Parliament extends Jammeh’s term, says state TV

Earlier Wednesday, Gambian state TV announced that the country’s unicameral parliament had extended Jammeh’s term by three months.

The parliamentary resolution came a day after Jammeh declared a state of emergency "due to the unprecedented and extraordinary amount of foreign inference in the December 1 presidential elections and also in the internal affairs of The Gambia", Jammeh said on state television.

This had created an "unwarranted hostile atmosphere, threatening the sovereignty, peace, security and stability of the country", he added. According to the Gambian constitution, a state of emergency lasts seven days if the president declares it unilaterally, but up to 90 days if the national assembly confirms it.

Wednesday's parliamentary vote came on the eve of the January 19 inauguration of Barrow, whose election victory Jammeh initially recognised before promptly changing his mind.

Gambia is one of Africa's smallest countries and has had just two rulers since independence in 1965. Jammeh seized power more than two decades ago and his government has gained a reputation among ordinary Gambians and human rights activists for torturing and killing opponents.

‘Ban Ki-moon and Amnesty can go to hell’

Jammeh, who took power in a coup in 1994, is notorious for his bizarre and, at times, belligerent behaviour.

In May 2016, he told French magazine 'Jeune Afrique' that then UN Secretary General “Ban Ki-moon and [the human rights group] Amnesty can go to hell”, after they called for an investigation into the death of Gambian opposition leader Solo Sadeng while in prison.
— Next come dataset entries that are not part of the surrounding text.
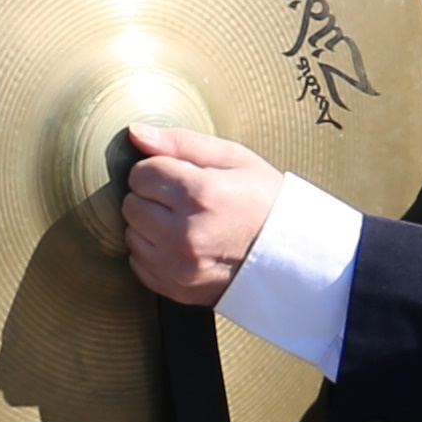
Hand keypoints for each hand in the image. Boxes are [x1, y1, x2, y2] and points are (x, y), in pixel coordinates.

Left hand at [117, 122, 278, 304]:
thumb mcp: (233, 158)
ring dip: (150, 225)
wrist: (290, 256)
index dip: (159, 169)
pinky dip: (154, 251)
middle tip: (184, 200)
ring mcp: (177, 266)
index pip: (141, 173)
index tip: (180, 176)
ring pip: (131, 233)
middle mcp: (185, 234)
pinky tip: (181, 245)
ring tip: (185, 223)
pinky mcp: (174, 288)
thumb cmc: (264, 201)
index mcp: (201, 194)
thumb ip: (180, 142)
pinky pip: (138, 262)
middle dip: (152, 197)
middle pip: (132, 203)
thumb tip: (135, 133)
“Who are they to ask that?” he demanded.

The Gambian president is also believed to have deployed countless members of the National Intelligence Agency to spy on and, if necessary, arrest his political opponents.

Jammeh has been accused of using any and all means at his disposal to repress political dissent in Gambia. His ruthless tactics have earned him a reputation as a dictator – a reputation he has embraced.

“I’m proud of it,” he told the French magazine Jeune Afrique in May.

Jammeh also claims to have miraculous healing powers. In 2007, he boasted to having cured HIV/AIDS using medicinal herbs and magical incantations. He has also alleged to have successfully treated asthma, epilepsy and infertility, often demonstrating his special abilities – which he says he inherited from his father – on television.